While the health and productivity of the aquaponics systems provide an on-going assessment of the success of the project, the service learning team stays in close contact to coordinate future activities and review implementation. An assigned graduate assistant from the Service Learning Academy (SLA) coordinates the logistics of the projects and collects critical tracking data.
The SLA maintains a project database of P-16 projects which includes information about the project partners (P-12 educators and their schools, UNO faculty, and community non-profits), project focus and activity (students, hours of service, visits to UNO campus, visits to community non-profits) and impact (service provided). In addition, graduate assistants assigned to each project support and monitor quality implementation of the project plan. They rate the eight service learning quality standards for the project implementation using the GSN Self-Assessment Guide for Service-Learning Projects developed by the National Youth Leadership Council. This assessment of project quality is used to focus the discussion with project partners to improve the next implementation of the project.
A pre-/post-project Service Learning Survey is administered to students in participating courses. Along with the standard course evaluation data, this survey data is available to improve project implementation and document the impact of service learning experiences on students.
By the Numbers
Students Participating in Curricular Projects: 253
Number of Student Hours Served: 1408
Number of Participating Faculty/Staff: 12
Number of Faculty/Staff Hours Served Participating in Curricular Projects: 267
Estimated Number of Individuals Served: 302
In an effort to increase inmate confidence with technology and to prepare them for reentry into society, UNO students serve the Douglas County Department of Corrections by teaching essential computer skills to inmates.
About the Program
Teaching computer basics to inmates provides the following financial and social benefits: providing incarcerated individuals with future earning power, creating future taxpayers and saving current taxpayers’ dollars by minimizing recidivism.
This service learning course takes University of Nebraska at Omaha (UNO) students into the Douglas County Department of Corrections (DCDC aka the Jail) to assist in teaching computer basics to inmates using Windows XP and Office 2010. Each UNO student is assigned to work with and tutor an inmate.

(Extracted page text data)
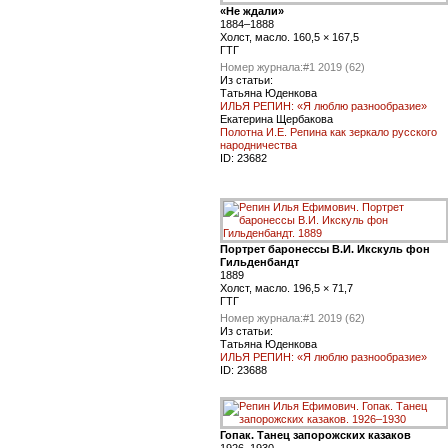
«Не ждали»
1884–1888
Холст, масло. 160,5 × 167,5
ГТГ
Номер журнала:
#1 2019 (62)
Из статьи:
Татьяна Юденкова
ИЛЬЯ РЕПИН: «Я люблю разнообразие»
Екатерина Щербакова
Полотна И.Е. Репина как зеркало русского
народничества
ID:
23682
Портрет баронессы В.И. Икскуль фон
Гильденбандт
1889
Холст, масло. 196,5 × 71,7
ГТГ
Номер журнала:
#1 2019 (62)
Из статьи:
Татьяна Юденкова
ИЛЬЯ РЕПИН: «Я люблю разнообразие»
ID:
23688
Гопак. Танец запорожских казаков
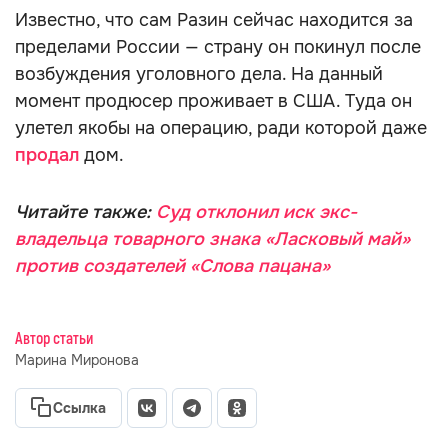
Известно, что сам Разин сейчас находится за
пределами России — страну он покинул после
возбуждения уголовного дела. На данный
момент продюсер проживает в США. Туда он
улетел якобы на операцию, ради которой даже
продал
дом.
Читайте также:
Суд отклонил иск экс-
владельца товарного знака «Ласковый май»
против создателей «Слова пацана»
Автор статьи
Марина Миронова
Ссылка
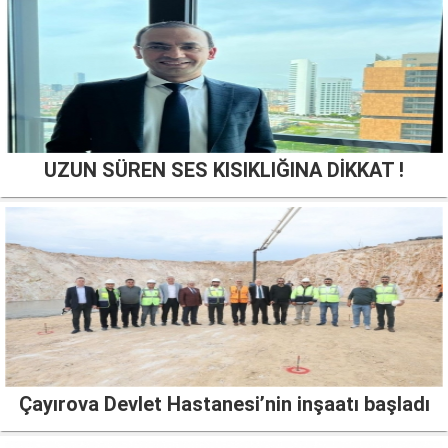
UZUN SÜREN SES KISIKLIĞINA DİKKAT !
Çayırova Devlet Hastanesi’nin inşaatı başladı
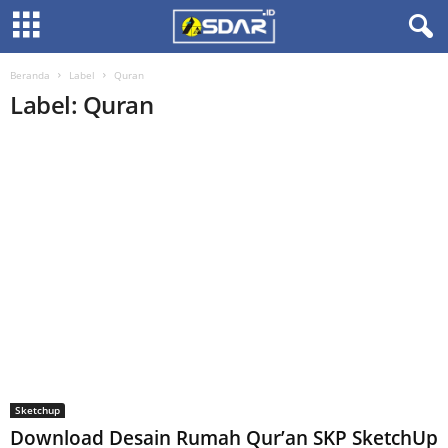
Beranda
Label
Quran
Label: Quran
Sketchup
Download Desain Rumah Qur’an SKP SketchUp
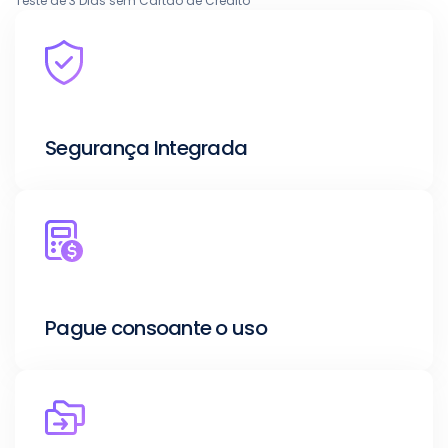
Teste de 3 Dias sem Cartão de Crédito
Segurança Integrada
Pague consoante o uso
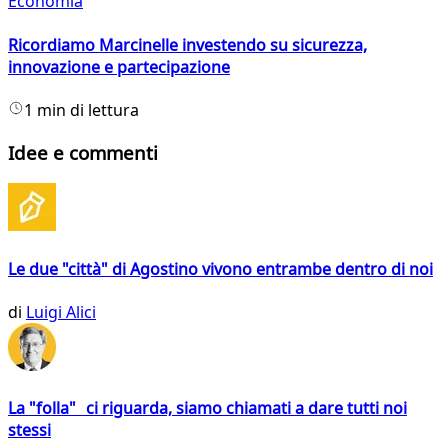
Economia
Ricordiamo Marcinelle investendo su sicurezza,
innovazione e partecipazione
1 min di lettura
Idee e commenti
Le due "città" di Agostino vivono entrambe dentro di noi
di
Luigi Alici
La "folla" ci riguarda, siamo chiamati a dare tutti noi
stessi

- _Required tasks_:
(a) Decide whether each statement agrees with the service learning text, answering yes or no and quoting the words that settle it: (i) each UNO student tutors one inmate; (ii) the course teaches computer basics on Windows 10; (iii) graduate assistants rate the quality standards with a guide that UNO developed.
(b) Report every line of the records that contains the word "масло".
The records are unrelated to the service learning text.

- _Outputs for the tasks_:
(a)
(i) Yes: "Each UNO student is assigned to work with and tutor an inmate."
(ii) No: "to assist in teaching computer basics to inmates using Windows XP and Office 2010."
(iii) No: "using the GSN Self-Assessment Guide for Service-Learning Projects developed by the National Youth Leadership Council."

(b)
Холст, масло. 160,5 × 167,5
Холст, масло. 196,5 × 71,7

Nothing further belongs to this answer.